All I need
/One of my favorite worship songs is “Draw
Me Close," as sung by the Katinas on
But one evening recently as I was walking
Lady The Labrador around the pond it occurred to me that, while it’s correct to
sing, "You're all I need,” it isn't exactly accurate. I need more. I need
other people. I need you.
My basic run-back-home personality is that
of a loner. I like to take care of myself, and I like to do things for myself.
I don't want a lot of special attention and I don't want to be tucked-in when I’m
sick. I actually look forward to opportunities to be by myself, and if I know I’ll
have long stretches of solitude coming up I’ll plan ahead the best way to use
my time.
It is not unusual for me to spend an entire
day speaking to no one between the time I say goodbye to Cyndi in the morning
and the time I say hello to Cyndi in the evening except the person who takes my
money for lunch. I’m not complaining about that, I’m bragging.
l guess my aloneness goes way back. I was
an only child for the first twelve years of my life, and I played by myself
more than with friends. I had no cousins that were my own age, and even my
cousins who were nearly my age were all girls, and who knew how to play with
girls. Not me. My small family and lack of siblings fed that part of my
personality that wanted to be alone.
So it was natural, I believe, for me to
develop a theology centered on personal discipleship and contemplation and
meditation and reading and writing. Me and God, we were all I needed.
Unfortunately, just me and God was too small. On my own I never got a clear
picture of who God really was.
For example, if I hadn't found Cyndi I
would never have known the spontaneous and creative nature of God. All I would’ve
known would be the analytical predictable linear nature of God. I would’ve
missed the adventure of change. I might’ve missed the joy of living through my
heart. Left on my own, I would have too small a lens through which to know and
understand all of God.
If I’d never met my friend from the Walk
to Emmaus team who spent his pre-Jesus years in and out of jail and who once
gave this testimony, "I’ve lived a crappy life," cleaning up his
language because we were in a church, if I’d never met him I wouldn’t
understand the biggest part of grace.

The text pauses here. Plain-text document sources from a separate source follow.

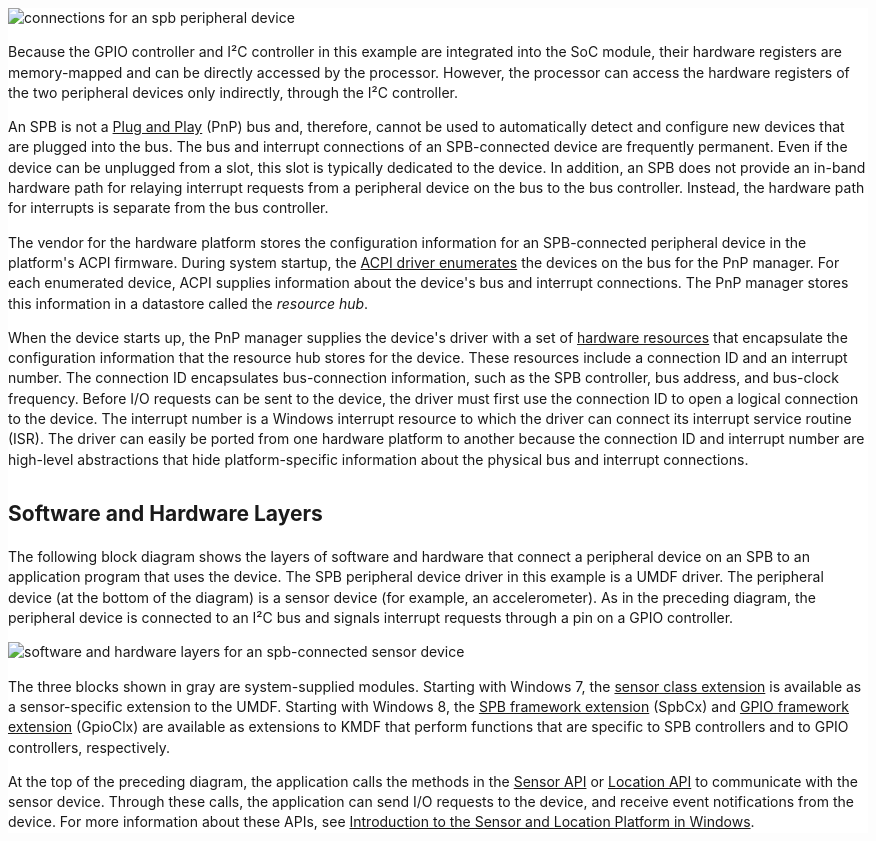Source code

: ![connections for an spb peripheral device](images/spbconnects.png)

Because the GPIO controller and I²C controller in this example are integrated into the SoC module, their hardware registers are memory-mapped and can be directly accessed by the processor. However, the processor can access the hardware registers of the two peripheral devices only indirectly, through the I²C controller.

An SPB is not a [Plug and Play](https://msdn.microsoft.com/library/windows/hardware/ff547125) (PnP) bus and, therefore, cannot be used to automatically detect and configure new devices that are plugged into the bus. The bus and interrupt connections of an SPB-connected device are frequently permanent. Even if the device can be unplugged from a slot, this slot is typically dedicated to the device. In addition, an SPB does not provide an in-band hardware path for relaying interrupt requests from a peripheral device on the bus to the bus controller. Instead, the hardware path for interrupts is separate from the bus controller.

The vendor for the hardware platform stores the configuration information for an SPB-connected peripheral device in the platform's ACPI firmware. During system startup, the [ACPI driver enumerates](https://msdn.microsoft.com/library/windows/hardware/ff536138) the devices on the bus for the PnP manager. For each enumerated device, ACPI supplies information about the device's bus and interrupt connections. The PnP manager stores this information in a datastore called the *resource hub*.

When the device starts up, the PnP manager supplies the device's driver with a set of [hardware resources](https://msdn.microsoft.com/library/windows/hardware/ff547012) that encapsulate the configuration information that the resource hub stores for the device. These resources include a connection ID and an interrupt number. The connection ID encapsulates bus-connection information, such as the SPB controller, bus address, and bus-clock frequency. Before I/O requests can be sent to the device, the driver must first use the connection ID to open a logical connection to the device. The interrupt number is a Windows interrupt resource to which the driver can connect its interrupt service routine (ISR). The driver can easily be ported from one hardware platform to another because the connection ID and interrupt number are high-level abstractions that hide platform-specific information about the physical bus and interrupt connections.

## Software and Hardware Layers


The following block diagram shows the layers of software and hardware that connect a peripheral device on an SPB to an application program that uses the device. The SPB peripheral device driver in this example is a UMDF driver. The peripheral device (at the bottom of the diagram) is a sensor device (for example, an accelerometer). As in the preceding diagram, the peripheral device is connected to an I²C bus and signals interrupt requests through a pin on a GPIO controller.

![software and hardware layers for an spb-connected sensor device](images/spblayers.png)

The three blocks shown in gray are system-supplied modules. Starting with Windows 7, the [sensor class extension](https://msdn.microsoft.com/library/windows/hardware/ff545398) is available as a sensor-specific extension to the UMDF. Starting with Windows 8, the [SPB framework extension](https://msdn.microsoft.com/library/windows/hardware/hh406203) (SpbCx) and [GPIO framework extension](https://msdn.microsoft.com/library/windows/hardware/hh439512) (GpioClx) are available as extensions to KMDF that perform functions that are specific to SPB controllers and to GPIO controllers, respectively.

At the top of the preceding diagram, the application calls the methods in the [Sensor API](https://msdn.microsoft.com/library/windows/desktop/dd318953) or [Location API](https://msdn.microsoft.com/library/windows/desktop/dd464636) to communicate with the sensor device. Through these calls, the application can send I/O requests to the device, and receive event notifications from the device. For more information about these APIs, see [Introduction to the Sensor and Location Platform in Windows](https://msdn.microsoft.com/library/windows/hardware/ff545493).
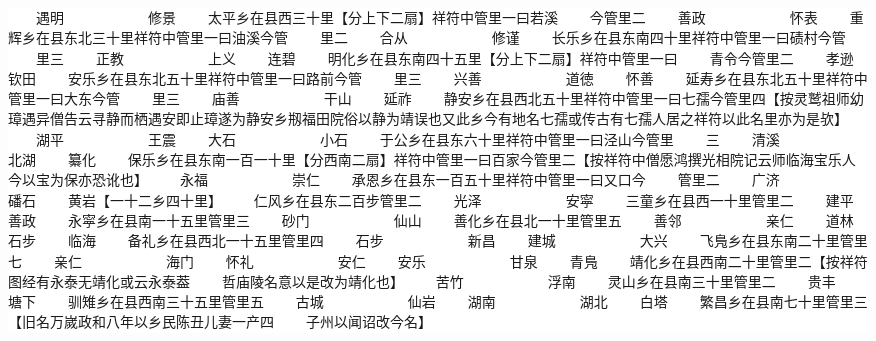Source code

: 　　遇明　　　　　　修景
　　太平乡在县西三十里【分上下二扇】祥符中管里一曰若溪
　　今管里二
　　善政　　　　　　怀表
　　重辉乡在县东北三十里祥符中管里一曰油溪今管
　　里二
　　合从　　　　　　修谨
　　长乐乡在县东南四十里祥符中管里一曰碛村今管
　　里三
　　正教　　　　　　上义
　　连碧
　　明化乡在县东南四十五里【分上下二扇】祥符中管里一曰
　　青令今管里二
　　孝逊　　　　　　钦田
　　安乐乡在县东北五十里祥符中管里一曰路前今管
　　里三
　　兴善　　　　　　道徳
　　怀善
　　延寿乡在县东北五十里祥符中管里一曰大东今管
　　里三
　　庙善　　　　　　干山
　　延祚
　　静安乡在县西北五十里祥符中管里一曰七孺今管里四【按灵鹫祖师幼璋遇异僧告云寻静而栖遇安即止璋遂为静安乡剏福田院俗以静为靖误也又此乡今有地名七孺或传古有七孺人居之祥符以此名里亦为是欤】
　　湖平　　　　　　王震
　　大石　　　　　　小石
　　于公乡在县东六十里祥符中管里一曰泾山今管里
　　三
　　清溪　　　　　　北湖
　　纂化
　　保乐乡在县东南一百一十里【分西南二扇】祥符中管里一曰百家今管里二【按祥符中僧愿鸿撰光相院记云师临海宝乐人今以宝为保亦恐讹也】
　　永福　　　　　　崇仁
　　承恩乡在县东一百五十里祥符中管里一曰又口今
　　管里二
　　广济　　　　　　磻石
　　黄岩【一十二乡四十里】
　　仁风乡在县东二百步管里二
　　光泽　　　　　　安寜
　　三童乡在县西一十里管里二
　　建平　　　　　　善政
　　永寜乡在县南一十五里管里三
　　砂门　　　　　　仙山
　　善化乡在县北一十里管里五
　　善邻　　　　　　亲仁
　　道林　　　　　　石步
　　临海
　　备礼乡在县西北一十五里管里四
　　石步　　　　　　新昌
　　建城　　　　　　大兴
　　飞鳬乡在县东南二十里管里七
　　亲仁　　　　　　海门
　　怀礼　　　　　　安仁
　　安乐　　　　　　甘泉
　　青鳬
　　靖化乡在县西南二十里管里二【按祥符图经有永泰无靖化或云永泰葢
　　哲庙陵名意以是改为靖化也】
　　苦竹　　　　　　浮南
　　灵山乡在县南三十里管里二
　　贵丰　　　　　　塘下
　　驯雉乡在县西南三十五里管里五
　　古城　　　　　　仙岩
　　湖南　　　　　　湖北
　　白塔
　　繁昌乡在县南七十里管里三【旧名万嵗政和八年以乡民陈丑儿妻一产四
　　子州以闻诏改今名】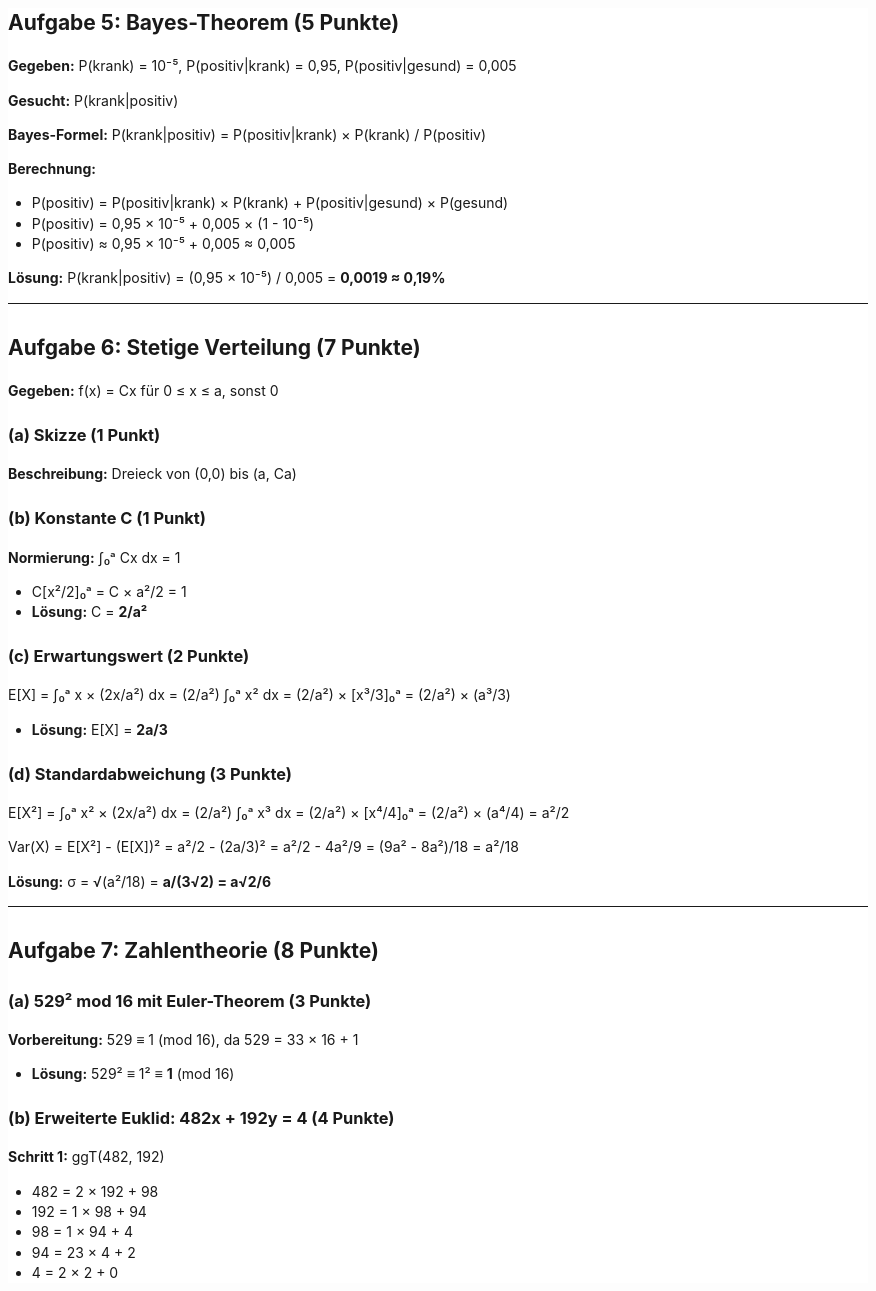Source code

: ## **Aufgabe 5: Bayes-Theorem** (5 Punkte)

**Gegeben:** P(krank) = 10⁻⁵, P(positiv|krank) = 0,95, P(positiv|gesund) = 0,005

**Gesucht:** P(krank|positiv)

**Bayes-Formel:**
P(krank|positiv) = P(positiv|krank) × P(krank) / P(positiv)

**Berechnung:**
- P(positiv) = P(positiv|krank) × P(krank) + P(positiv|gesund) × P(gesund)
- P(positiv) = 0,95 × 10⁻⁵ + 0,005 × (1 - 10⁻⁵)
- P(positiv) ≈ 0,95 × 10⁻⁵ + 0,005 ≈ 0,005

**Lösung:** P(krank|positiv) = (0,95 × 10⁻⁵) / 0,005 = **0,0019 ≈ 0,19%**

---

## **Aufgabe 6: Stetige Verteilung** (7 Punkte)

**Gegeben:** f(x) = Cx für 0 ≤ x ≤ a, sonst 0

### (a) Skizze (1 Punkt)
**Beschreibung:** Dreieck von (0,0) bis (a, Ca)

### (b) Konstante C (1 Punkt)
**Normierung:** ∫₀ᵃ Cx dx = 1
- C[x²/2]₀ᵃ = C × a²/2 = 1
- **Lösung:** C = **2/a²**

### (c) Erwartungswert (2 Punkte)
E[X] = ∫₀ᵃ x × (2x/a²) dx = (2/a²) ∫₀ᵃ x² dx = (2/a²) × [x³/3]₀ᵃ = (2/a²) × (a³/3)
- **Lösung:** E[X] = **2a/3**

### (d) Standardabweichung (3 Punkte)
E[X²] = ∫₀ᵃ x² × (2x/a²) dx = (2/a²) ∫₀ᵃ x³ dx = (2/a²) × [x⁴/4]₀ᵃ = (2/a²) × (a⁴/4) = a²/2

Var(X) = E[X²] - (E[X])² = a²/2 - (2a/3)² = a²/2 - 4a²/9 = (9a² - 8a²)/18 = a²/18

**Lösung:** σ = √(a²/18) = **a/(3√2) = a√2/6**

---

## **Aufgabe 7: Zahlentheorie** (8 Punkte)

### (a) 529² mod 16 mit Euler-Theorem (3 Punkte)
**Vorbereitung:** 529 ≡ 1 (mod 16), da 529 = 33 × 16 + 1
- **Lösung:** 529² ≡ 1² ≡ **1** (mod 16)

### (b) Erweiterte Euklid: 482x + 192y = 4 (4 Punkte)
**Schritt 1:** ggT(482, 192)
- 482 = 2 × 192 + 98
- 192 = 1 × 98 + 94
- 98 = 1 × 94 + 4
- 94 = 23 × 4 + 2
- 4 = 2 × 2 + 0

For me, grace meant growing up knowing I
was loved every day of my life. I was confident that I was saved by God's grace
in spite of my shortcomings, but my shortcomings were not about jail and did
not constitute a crappy life. What a shallow picture of grace I would’ve had,
and what a small picture of God, if all I knew was my own story.
And what about my friend, Paul, who spends
his days looking for ways to serve other people? I need him in my life to
understand the servant nature of God. I am a pretty good servant if you’re
careful what you ask me to do. I’m generous with my time and talents and energy
and money, but I have a narrow range of interest. You will find it hard to get
my attention, much less any service, outside that range. But because I have friends
who consistently serve in far-reaching capacities, I understand the breadth and
depth of God so much better. What a small picture of servanthood, or of God,
I'd have on my own.
So on my walk around the pond I knew
the song was correct, maybe God was all that I needed. But being a
narrow-viewed human who has trouble seeing beyond his own tiny world, I also
understood my need people for like you to help me know who God really is. Maybe
the rest of that lyric - “You’re all I want, help me know You are near,” – is
the key. God helps me to know him by
providing examples around me.
Ephesians 3:18 says, “And may you have the power to understand, as
all God’s people should, how wide, how long, how high, and how deep his love
is.” Thanks for helping me with that.